Task goal - Locate the line that contains "For every layout". Print it and every subsequent line through the final line of the records, exactly and only those.
==== Exercise input
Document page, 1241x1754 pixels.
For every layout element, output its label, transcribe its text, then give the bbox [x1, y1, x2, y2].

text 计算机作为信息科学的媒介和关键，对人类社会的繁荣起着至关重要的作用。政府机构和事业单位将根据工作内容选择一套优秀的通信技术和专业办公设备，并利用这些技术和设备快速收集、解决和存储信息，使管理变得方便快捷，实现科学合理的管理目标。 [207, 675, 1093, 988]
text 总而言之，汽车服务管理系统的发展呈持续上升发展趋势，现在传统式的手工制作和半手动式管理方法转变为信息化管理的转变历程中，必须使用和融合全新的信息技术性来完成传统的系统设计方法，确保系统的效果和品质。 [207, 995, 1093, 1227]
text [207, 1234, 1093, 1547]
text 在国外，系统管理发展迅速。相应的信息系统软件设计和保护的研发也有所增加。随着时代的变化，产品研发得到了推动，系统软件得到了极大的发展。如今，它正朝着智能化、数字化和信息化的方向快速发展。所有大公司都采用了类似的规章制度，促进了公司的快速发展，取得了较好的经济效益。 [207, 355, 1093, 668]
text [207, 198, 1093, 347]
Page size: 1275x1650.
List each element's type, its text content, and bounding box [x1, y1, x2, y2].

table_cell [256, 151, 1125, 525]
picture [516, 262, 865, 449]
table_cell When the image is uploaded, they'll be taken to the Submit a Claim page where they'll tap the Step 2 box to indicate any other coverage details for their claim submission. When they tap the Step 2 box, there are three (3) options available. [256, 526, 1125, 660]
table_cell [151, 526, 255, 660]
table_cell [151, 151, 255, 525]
========
Response to this task -
For every layout element, output its label, transcribe its text, then give the bbox [x1, y1, x2, y2].

text 计算机作为信息科学的媒介和关键，对人类社会的繁荣起着至关重要的作用。政府机构和事业单位将根据工作内容选择一套优秀的通信技术和专业办公设备，并利用这些技术和设备快速收集、解决和存储信息，使管理变得方便快捷，实现科学合理的管理目标。 [207, 675, 1093, 988]
text 总而言之，汽车服务管理系统的发展呈持续上升发展趋势，现在传统式的手工制作和半手动式管理方法转变为信息化管理的转变历程中，必须使用和融合全新的信息技术性来完成传统的系统设计方法，确保系统的效果和品质。 [207, 995, 1093, 1227]
text [207, 1234, 1093, 1547]
text 在国外，系统管理发展迅速。相应的信息系统软件设计和保护的研发也有所增加。随着时代的变化，产品研发得到了推动，系统软件得到了极大的发展。如今，它正朝着智能化、数字化和信息化的方向快速发展。所有大公司都采用了类似的规章制度，促进了公司的快速发展，取得了较好的经济效益。 [207, 355, 1093, 668]
text [207, 198, 1093, 347]
Page size: 1275x1650.
List each element's type, its text content, and bounding box [x1, y1, x2, y2].

table_cell [256, 151, 1125, 525]
picture [516, 262, 865, 449]
table_cell When the image is uploaded, they'll be taken to the Submit a Claim page where they'll tap the Step 2 box to indicate any other coverage details for their claim submission. When they tap the Step 2 box, there are three (3) options available. [256, 526, 1125, 660]
table_cell [151, 526, 255, 660]
table_cell [151, 151, 255, 525]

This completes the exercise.